Material provided:
▽

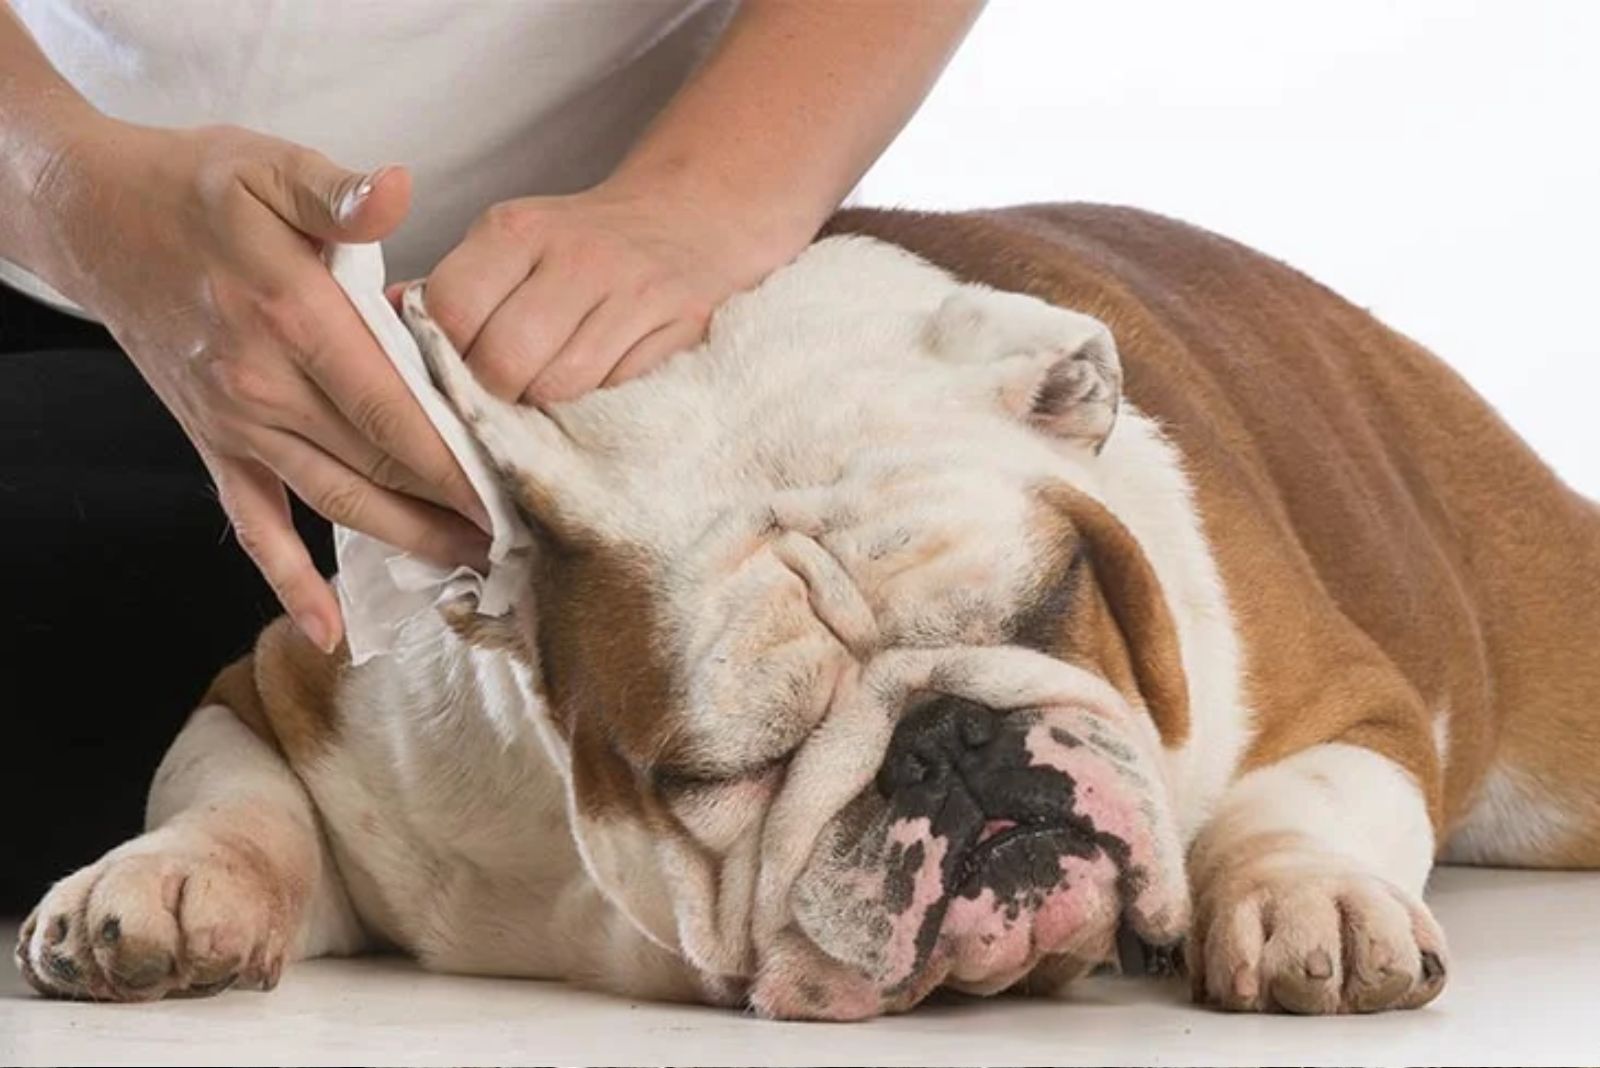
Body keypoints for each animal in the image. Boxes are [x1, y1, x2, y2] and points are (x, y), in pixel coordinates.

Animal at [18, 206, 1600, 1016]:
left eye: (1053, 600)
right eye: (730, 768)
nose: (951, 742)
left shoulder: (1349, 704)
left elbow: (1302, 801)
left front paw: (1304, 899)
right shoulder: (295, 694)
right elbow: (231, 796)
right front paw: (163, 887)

△
▽

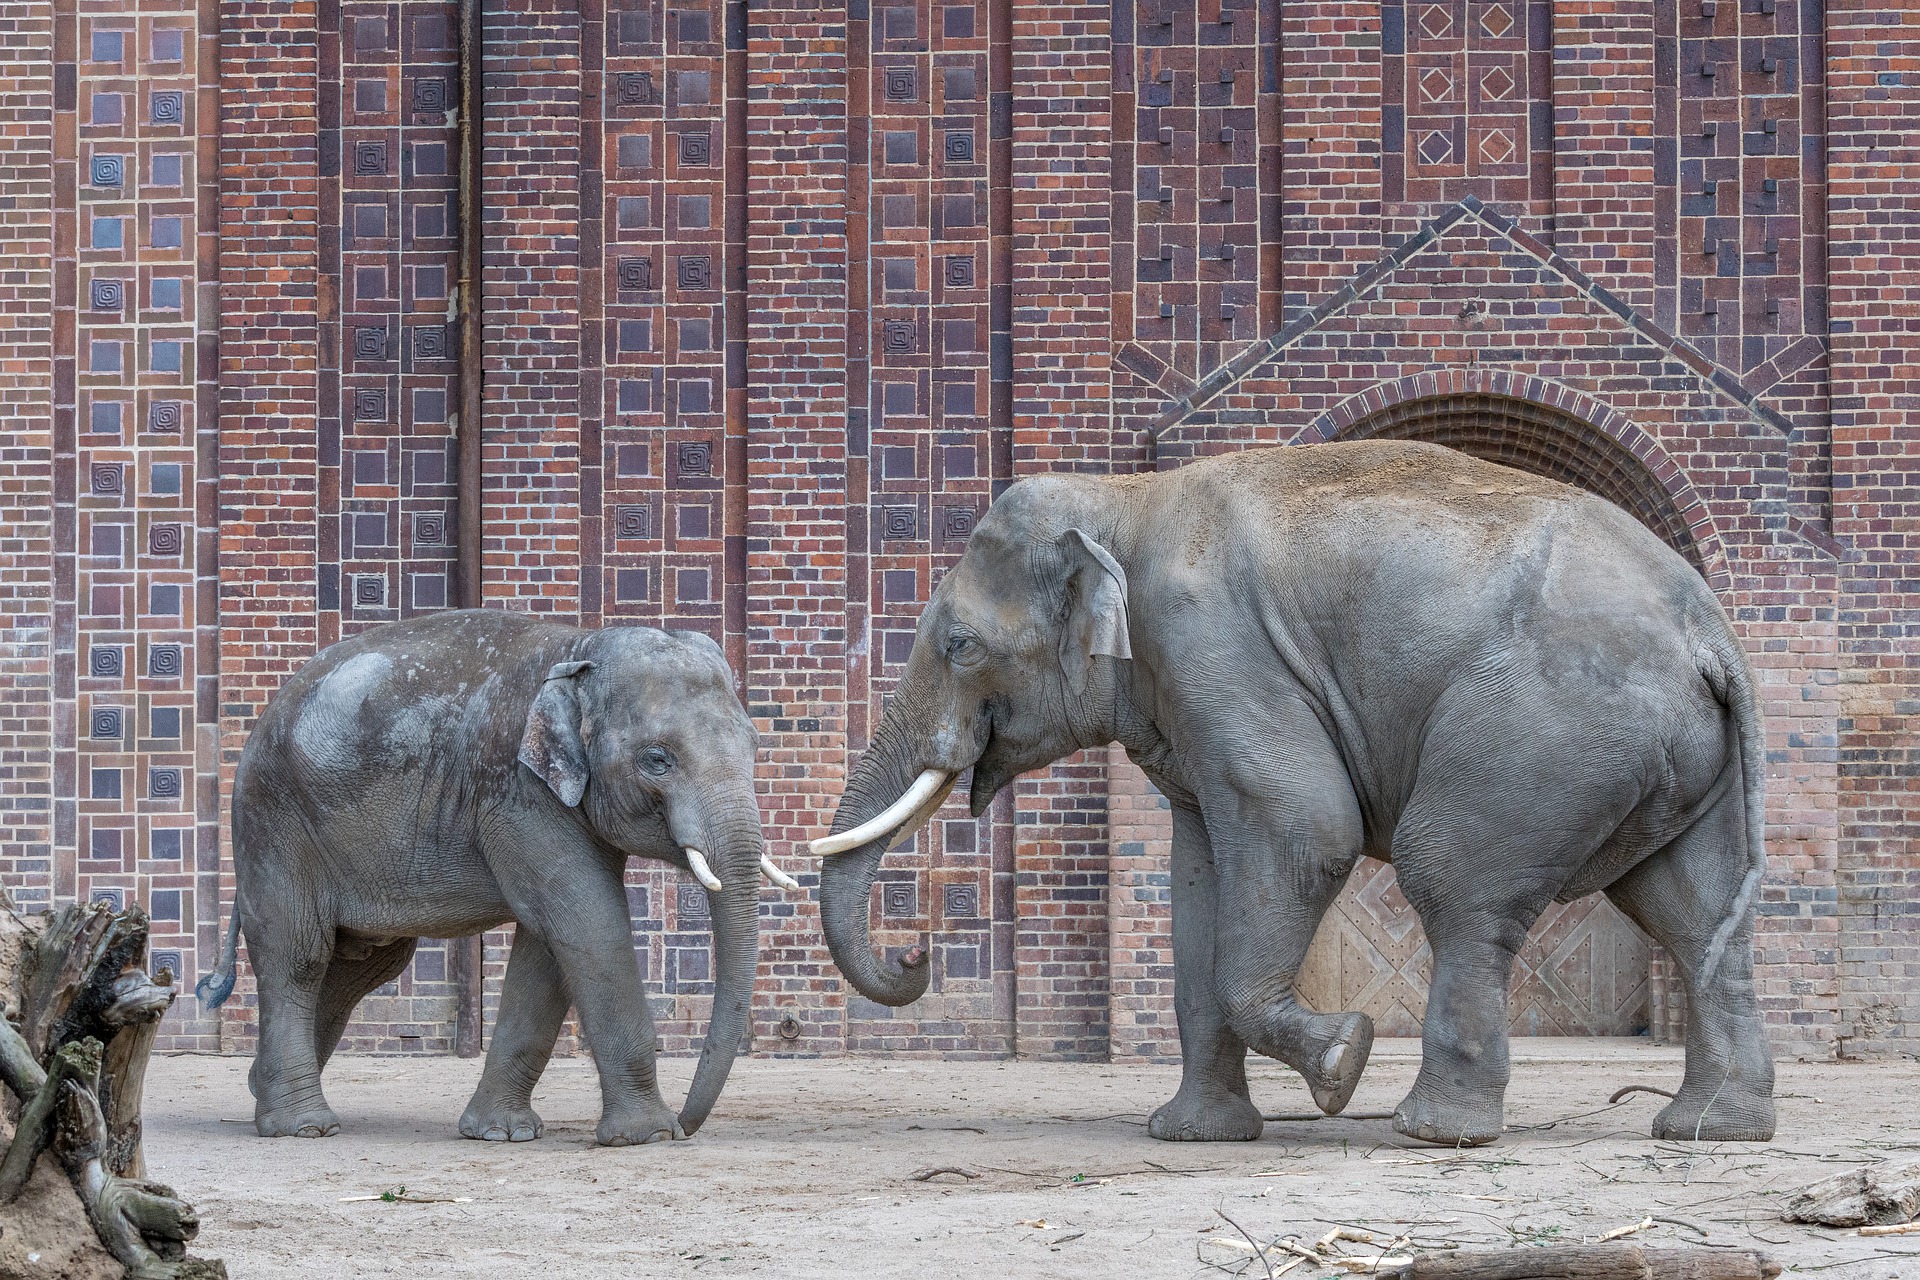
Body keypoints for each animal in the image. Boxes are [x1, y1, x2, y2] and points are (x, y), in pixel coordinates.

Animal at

△

Action item: In the data above, find the line that contains "left front paw: (1304, 899)" and the line that contains "right front paw: (163, 887)". Repeat exactly those lines and every line between them, and only those.

Reply to the exercise:
left front paw: (1304, 899)
right shoulder: (295, 694)
right elbow: (231, 796)
right front paw: (163, 887)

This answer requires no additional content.